- WHAT THIS TASK INVOLVES
Find the lines in the records that carry the word "parties". Copy each one.

- - - -

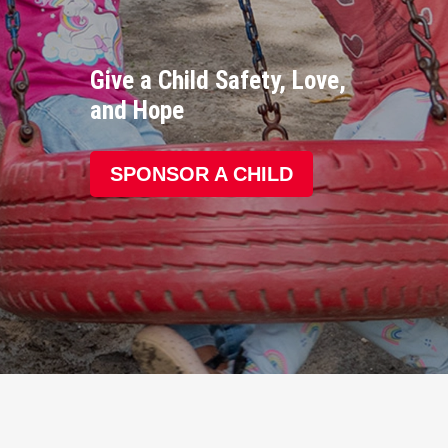
Give a Child Safety, Love,
and Hope
SPONSOR A CHILD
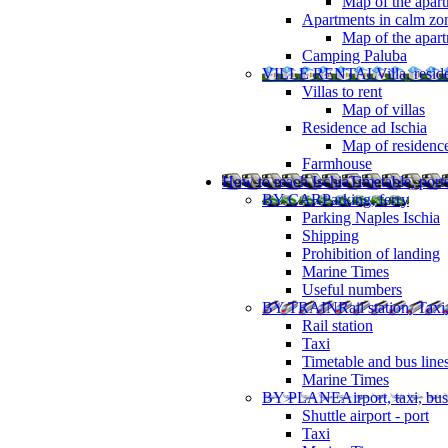
Map of the apart
Apartments in calm zo
Map of the apartm
Camping Paluba
VILLE RENTAL
Villa, resi
Villas to rent
Map of villas
Residence ad Ischia
Map of residenc
Farmhouse
How to reach Ischia
Timetable, ports
BY CAR
Parking, ferry
Parking Naples Ischia
Shipping
Prohibition of landing
Marine Times
Useful numbers
BY TRAIN
Rail station, Taxi
Rail station
Taxi
Timetable and bus line
Marine Times
BY PLANE
Airport, taxi, bus
Shuttle airport - port
Taxi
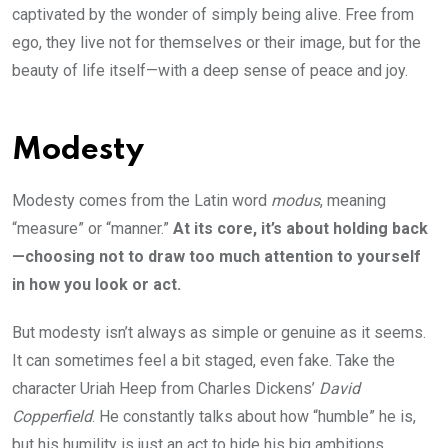
captivated by the wonder of simply being alive. Free from
ego, they live not for themselves or their image, but for the
beauty of life itself—with a deep sense of peace and joy.
Modesty
Modesty comes from the Latin word
modus
, meaning
“measure” or “manner.”
At its core, it’s about holding back
—choosing not to draw too much attention to yourself
in how you look or act.
But modesty isn’t always as simple or genuine as it seems.
It can sometimes feel a bit staged, even fake. Take the
character Uriah Heep from Charles Dickens’
David
Copperfield
. He constantly talks about how “humble” he is,
but his humility is just an act to hide his big ambitions.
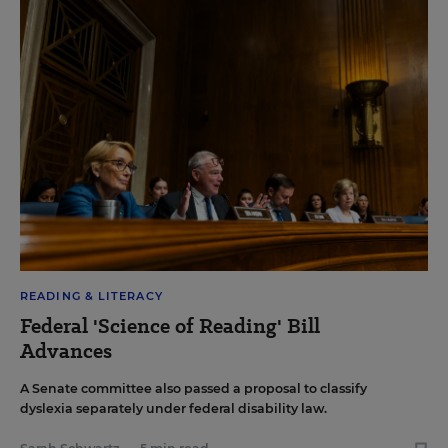
READING & LITERACY
Federal 'Science of Reading' Bill
Advances
A Senate committee also passed a proposal to classify
dyslexia separately under federal disability law.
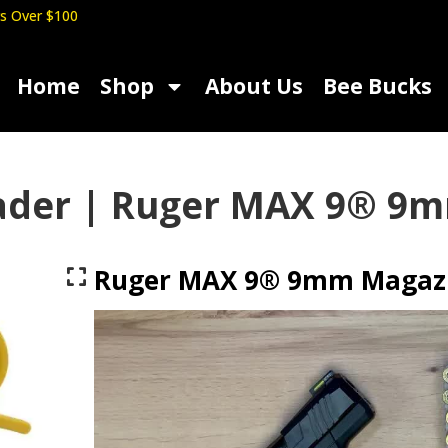
s Over $100
Home
Shop
About Us
Bee Bucks
ader | Ruger MAX 9® 9
Ruger MAX 9® 9mm Magazi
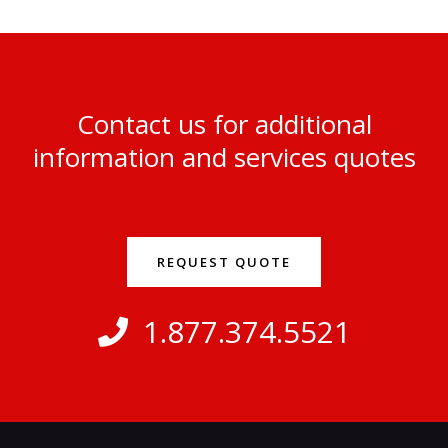
Contact us for additional
information and services quotes
REQUEST QUOTE
1.877.374.5521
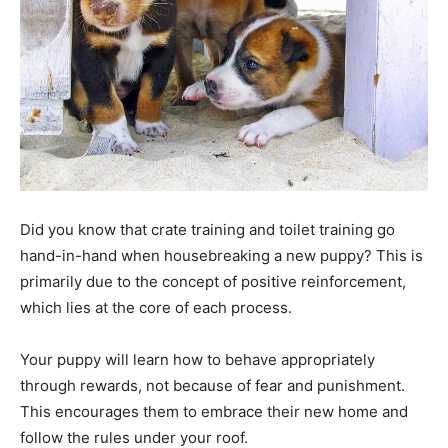
Did you know that crate training and toilet training go
hand-in-hand when housebreaking a new puppy? This is
primarily due to the concept of positive reinforcement,
which lies at the core of each process.
Your puppy will learn how to behave appropriately
through rewards, not because of fear and punishment.
This encourages them to embrace their new home and
follow the rules under your roof.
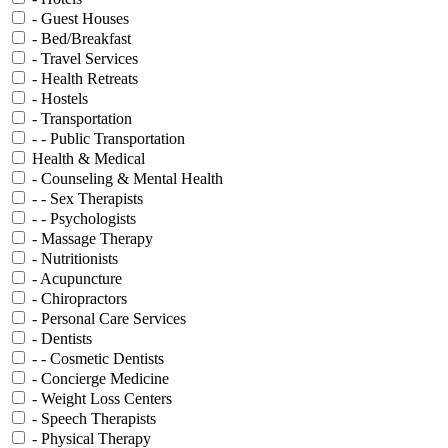
- Guest Houses
- Bed/Breakfast
- Travel Services
- Health Retreats
- Hostels
- Transportation
- - Public Transportation
Health & Medical
- Counseling & Mental Health
- - Sex Therapists
- - Psychologists
- Massage Therapy
- Nutritionists
- Acupuncture
- Chiropractors
- Personal Care Services
- Dentists
- - Cosmetic Dentists
- Concierge Medicine
- Weight Loss Centers
- Speech Therapists
- Physical Therapy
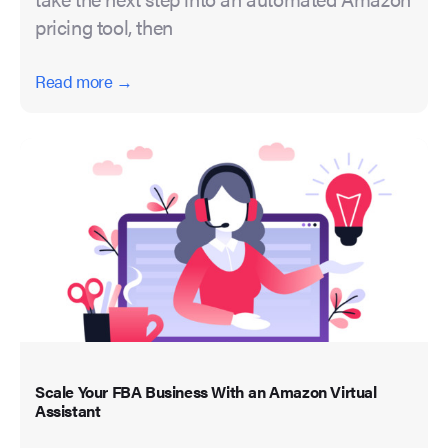
pricing tool, then
Read more →
Scale Your FBA Business With an Amazon Virtual
Assistant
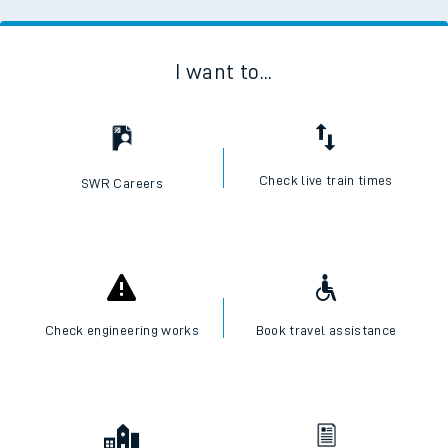
I want to...
Check live train times
SWR Careers
Check engineering works
Book travel assistance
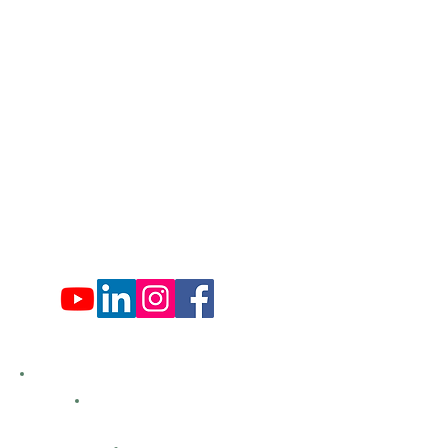
​570-775-4200
Administration Office Hours
Mon: 9:00 am - 4:00 pm
Tues: Closed
Wed: 9:00 am - 4:00 pm
Thurs: Closed
Fri: 9:00 am - 4:00 pm
Sat: 9:00 am - 4:00 pm
Sun: Closed
Hemlock Farms
Bid Openings
Business Directory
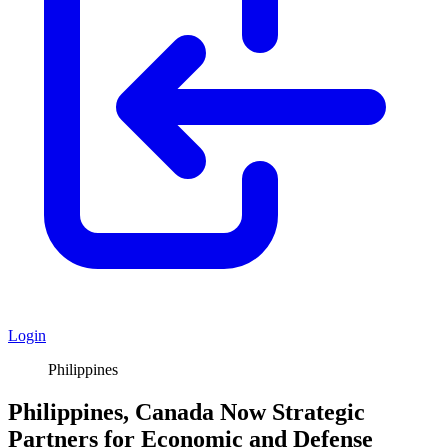
Login
Philippines
Philippines, Canada Now Strategic
Partners for Economic and Defense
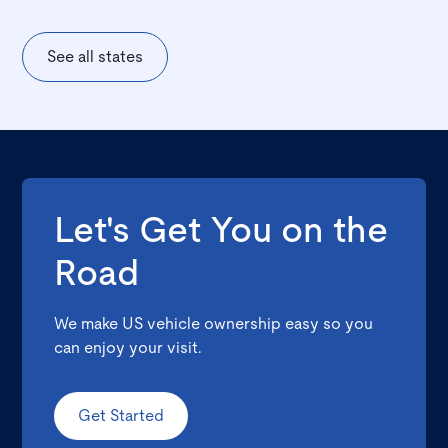
See all states
Let's Get You on the
Road
We make US vehicle ownership easy so you
can enjoy your visit.
Get Started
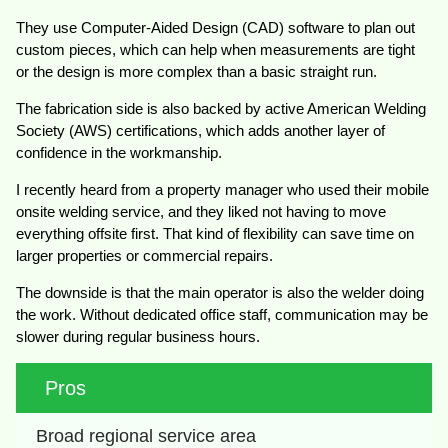
They use Computer-Aided Design (CAD) software to plan out
custom pieces, which can help when measurements are tight
or the design is more complex than a basic straight run.
The fabrication side is also backed by active American Welding
Society (AWS) certifications, which adds another layer of
confidence in the workmanship.
I recently heard from a property manager who used their mobile
onsite welding service, and they liked not having to move
everything offsite first. That kind of flexibility can save time on
larger properties or commercial repairs.
The downside is that the main operator is also the welder doing
the work. Without dedicated office staff, communication may be
slower during regular business hours.
Pros
Broad regional service area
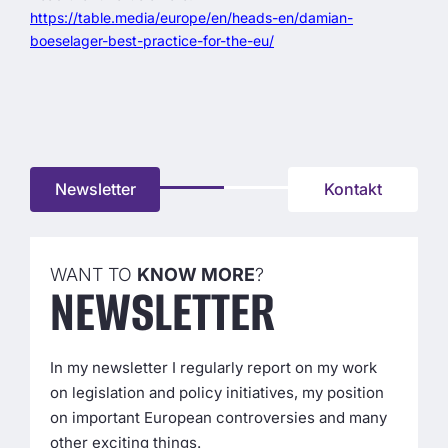
https://table.media/europe/en/heads-en/damian-
boeselager-best-practice-for-the-eu/
Newsletter
Kontakt
WANT TO
KNOW MORE
?
NEWS­LETTER
In my newsletter I regularly report on my work
on legislation and policy initiatives, my position
on important European controversies and many
other exciting things.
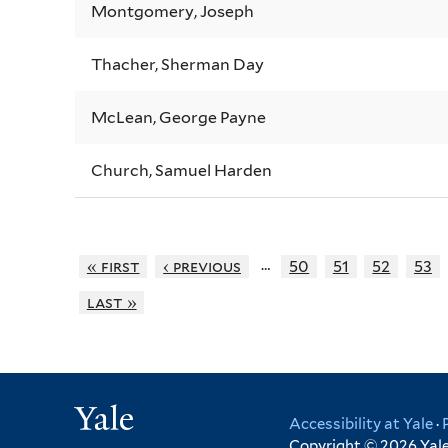
Montgomery, Joseph
Thacher, Sherman Day
McLean, George Payne
Church, Samuel Harden
…
« first
‹ previous
50
51
52
53
last »
Yale
Accessibility at Yale
·
Copyright © 2026 Yale 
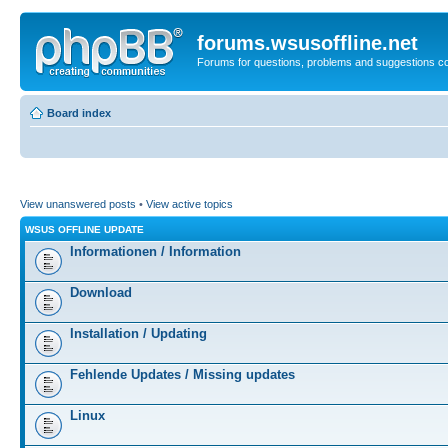
forums.wsusoffline.net
Forums for questions, problems and suggestions c
Board index
View unanswered posts
•
View active topics
WSUS OFFLINE UPDATE
Informationen / Information
Download
Installation / Updating
Fehlende Updates / Missing updates
Linux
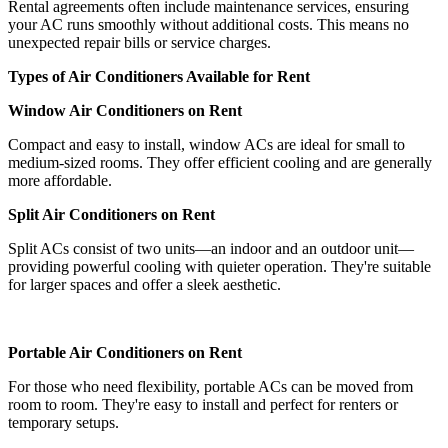
Rental agreements often include maintenance services, ensuring
your AC runs smoothly without additional costs. This means no
unexpected repair bills or service charges.
Types of Air Conditioners Available for Rent
Window Air Conditioners on Rent
Compact and easy to install, window ACs are ideal for small to
medium-sized rooms. They offer efficient cooling and are generally
more affordable.
Split Air Conditioners on Rent
Split ACs consist of two units—an indoor and an outdoor unit—
providing powerful cooling with quieter operation. They're suitable
for larger spaces and offer a sleek aesthetic.
Portable Air Conditioners on Rent
For those who need flexibility, portable ACs can be moved from
room to room. They're easy to install and perfect for renters or
temporary setups.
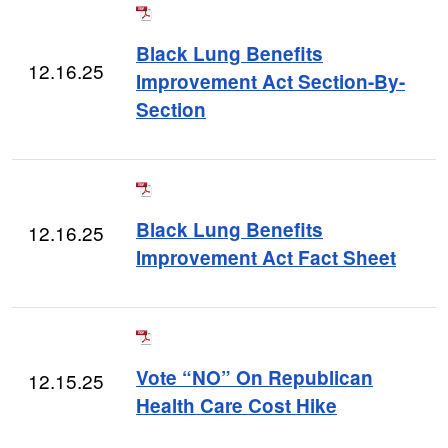
Black Lung Benefits
12.16.25
Improvement Act Section-By-
Section
Black Lung Benefits
12.16.25
Improvement Act Fact Sheet
Vote “NO” On Republican
12.15.25
Health Care Cost Hike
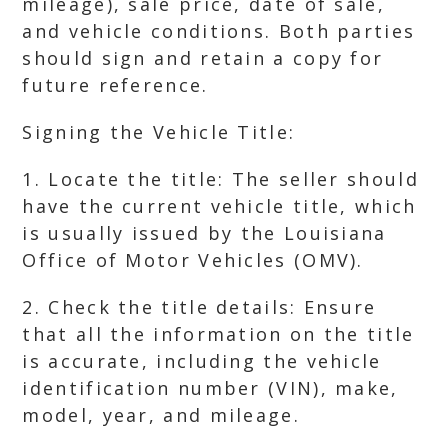
mileage), sale price, date of sale,
and vehicle conditions. Both parties
should sign and retain a copy for
future reference.
Signing the Vehicle Title:
1. Locate the title: The seller should
have the current vehicle title, which
is usually issued by the Louisiana
Office of Motor Vehicles (OMV).
2. Check the title details: Ensure
that all the information on the title
is accurate, including the vehicle
identification number (VIN), make,
model, year, and mileage.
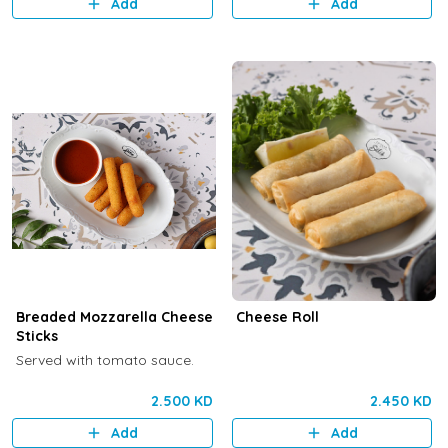
Add
Add
Breaded Mozzarella Cheese
Cheese Roll
Sticks
Served with tomato sauce.
2.500 KD
2.450 KD
Add
Add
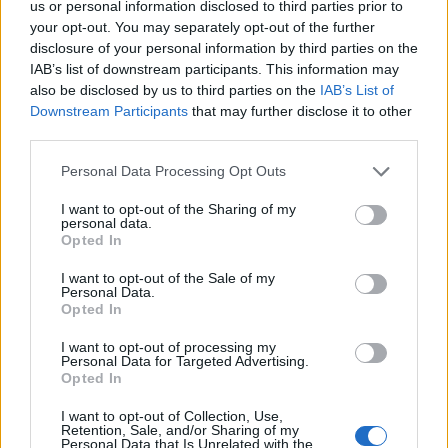
us or personal information disclosed to third parties prior to
Labour
your opt-out. You may separately opt-out of the further
disclosure of your personal information by third parties on the
Clacton residents shout ‘Binface’ at Farage as he
IAB’s list of downstream participants. This information may
campaigns
also be disclosed by us to third parties on the
IAB’s List of
Downstream Participants
that may further disclose it to other
Labour win council by-election called after Reform
third parties.
paperwork blunder
Personal Data Processing Opt Outs
I want to opt-out of the Sharing of my
personal data.
Opted In
In a survey published last week, the LGA said 57
councils have been approached by a total of 144
I want to opt-out of the Sale of my
Personal Data.
Ukrainian households who have become homeless
Opted In
after arriving under both schemes.
I want to opt-out of processing my
Personal Data for Targeted Advertising.
‘Basic problems’
Opted In
I want to opt-out of Collection, Use,
The British Red Cross said it has had to refer people to
Retention, Sale, and/or Sharing of my
Personal Data that Is Unrelated with the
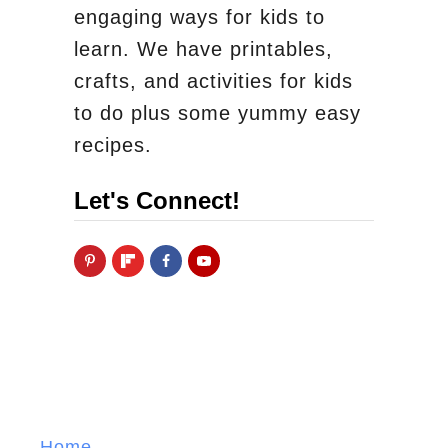
engaging ways for kids to
learn. We have printables,
crafts, and activities for kids
to do plus some yummy easy
recipes.
Let's Connect!
Home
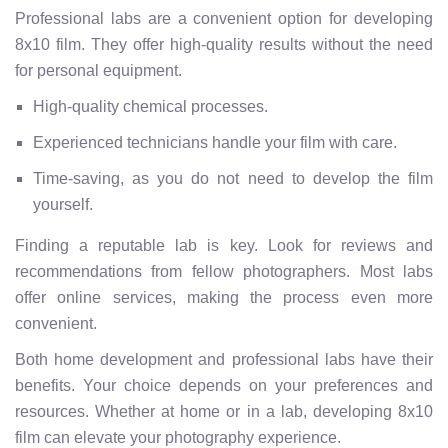
Professional labs are a convenient option for developing
8x10 film. They offer high-quality results without the need
for personal equipment.
High-quality chemical processes.
Experienced technicians handle your film with care.
Time-saving, as you do not need to develop the film
yourself.
Finding a reputable lab is key. Look for reviews and
recommendations from fellow photographers. Most labs
offer online services, making the process even more
convenient.
Both home development and professional labs have their
benefits. Your choice depends on your preferences and
resources. Whether at home or in a lab, developing 8x10
film can elevate your photography experience.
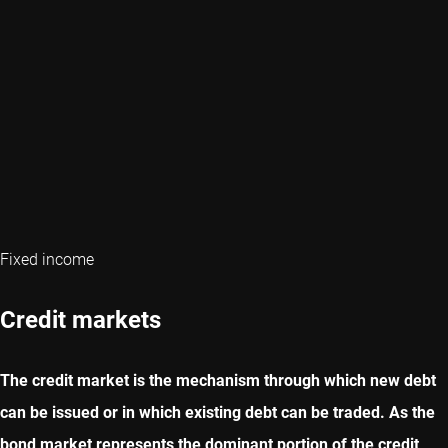
Fixed income
Credit markets
The credit market is the mechanism through which new debt
can be issued or in which existing debt can be traded. As the
bond market represents the dominant portion of the credit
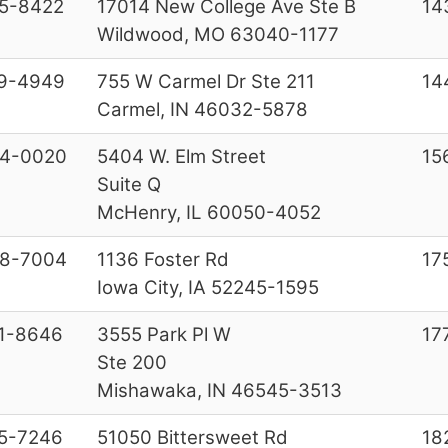
5-8422
17014 New College Ave Ste B
14
Wildwood, MO 63040-1177
9-4949
755 W Carmel Dr Ste 211
14
Carmel, IN 46032-5878
44-0020
5404 W. Elm Street
15
Suite Q
McHenry, IL 60050-4052
58-7004
1136 Foster Rd
17
Iowa City, IA 52245-1595
1-8646
3555 Park Pl W
17
Ste 200
Mishawaka, IN 46545-3513
5-7246
51050 Bittersweet Rd
18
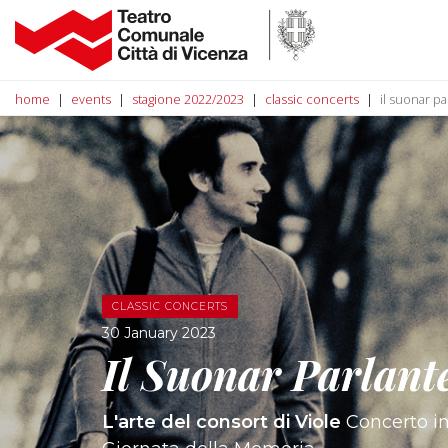
home
events
stagione 2022/2023
classic concerts
il suonar pa
CLASSIC CONCERTS
30 January 2023
Il Suonar Parlant
L'arte del consort di Viole
Concerto in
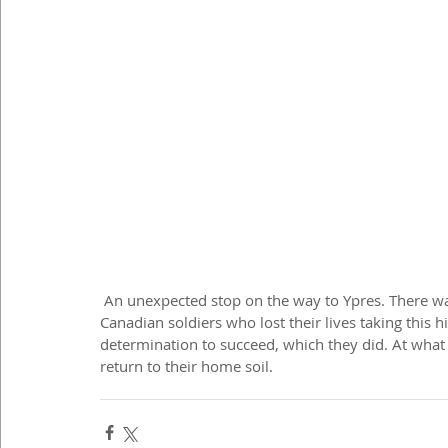
 An unexpected stop on the way to Ypres. There was something special about this memorial to the 
Canadian soldiers who lost their lives taking this hi
determination to succeed, which they did. At what
return to their home soil.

- - - -

- ANSWER SECTION
and vehicle conditions. Both parties
us or personal information disclosed to third parties prior to
disclosure of your personal information by third parties on the
also be disclosed by us to third parties on the
third parties.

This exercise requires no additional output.